New to the forum and I'm looking at getting into kayak fishing. Have been reading a lot the reviews on here and found a couple I would like. I also ran across Lifetime Sport Fisher Kayak with Paddles and Backrests (Olive Green, 10-Feet)
http://amzn.com/B004EEM87G , and was wandering if anyone had tried one before. Thinking it'd be nice to have the option of getting the gf or another buddy out with me. Any feedback would be appreciated.


----------



## aquatic argobull (Mar 2, 2009)

You might like it, but if you want to get into kayak fishing, that thing would last you about 2 weeks before you were looking to upgrade. At only 10 feet long, it's use in Pensacola would be limited. It wouldn't track well, nor take big choppy waves well. If I were you and serious about getting into kayaking and fishing (you will fall in love), I'd save a couple hundred more and get a boat that you will enjoy for a long time. My first kayak cost me $800, but lasted me 10 years of good fishing.

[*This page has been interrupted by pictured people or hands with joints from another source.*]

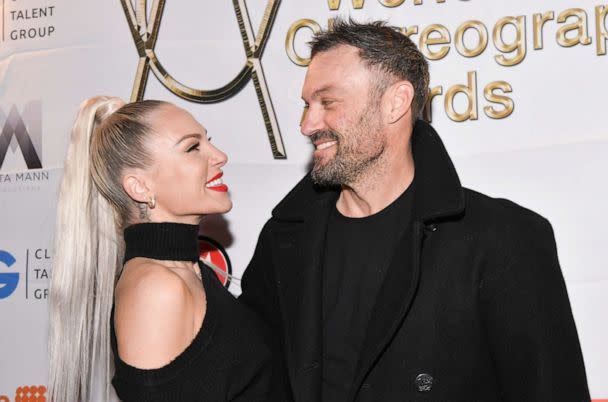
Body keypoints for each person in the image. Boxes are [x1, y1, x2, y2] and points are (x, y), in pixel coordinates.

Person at [240, 20, 590, 402]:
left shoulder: (503, 238)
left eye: (328, 102)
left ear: (396, 102)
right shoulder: (284, 240)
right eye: (307, 105)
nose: (307, 124)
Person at [48, 97, 271, 402]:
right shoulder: (155, 288)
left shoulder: (185, 271)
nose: (220, 156)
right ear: (140, 187)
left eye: (209, 142)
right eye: (193, 148)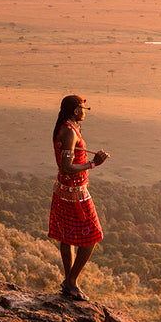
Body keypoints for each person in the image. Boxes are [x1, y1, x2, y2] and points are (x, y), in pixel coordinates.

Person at [49, 94, 109, 301]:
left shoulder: (67, 128)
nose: (85, 111)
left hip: (64, 191)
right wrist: (93, 164)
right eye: (84, 108)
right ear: (76, 111)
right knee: (93, 236)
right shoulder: (68, 132)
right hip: (75, 194)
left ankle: (69, 282)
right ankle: (71, 281)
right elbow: (66, 166)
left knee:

EDIT: If, however, you opt for a single kayak (not tandem), there's plenty of really nice boats in your price range. Ocean kayak prowler, perception pescador, heritage angler 12/14.

Dicks sporting goods has a really good deal on the Field and Stream Eagle Talon for $400. That's $150 off, best deal in town right now.


----------



## AhGotcha (Jun 28, 2012)

^^^ What aquatic argobull said


----------



## jakenbake (Jun 30, 2013)

thanks for the input. I was leaning towards a single seater and the only reason I haven't purchased yet is I live in a 19th floor condo. still working out where I am going to keep it.


----------



## RockB (Oct 11, 2007)

jakenbake said:


> thanks for the input. I was leaning towards a single seater and the only reason I haven't purchased yet is I live in a 19th floor condo. still working out where I am going to keep it.


Where do you live?


----------



## jakenbake (Jun 30, 2013)

I am in PCB. Stumbled across this forum trying to figure the whole saltwater fishing thing out. Any input is appreciated.


----------



## RockB (Oct 11, 2007)

I'm at the west end of PCB. If you need somewhere to keep it maybe we can work something out.


----------



## jakenbake (Jun 30, 2013)

Sounds good, once I get one I will let you know if I still need a place to keep it.


----------



## Capt. Redbeard (May 19, 2010)

Go see Brad at Sunjammers Water Sports... He'll put you on a kayak for your needs...


----------



## oxbeast1210 (Jun 21, 2010)

SO did u end up buying one?

for that price range you should take a look at the pompano 12, pescador 12 or even some of the ocean kayaks. I've a trident 13 for around 600 in the past deal are out there just gotta look around.:thumbsup:


----------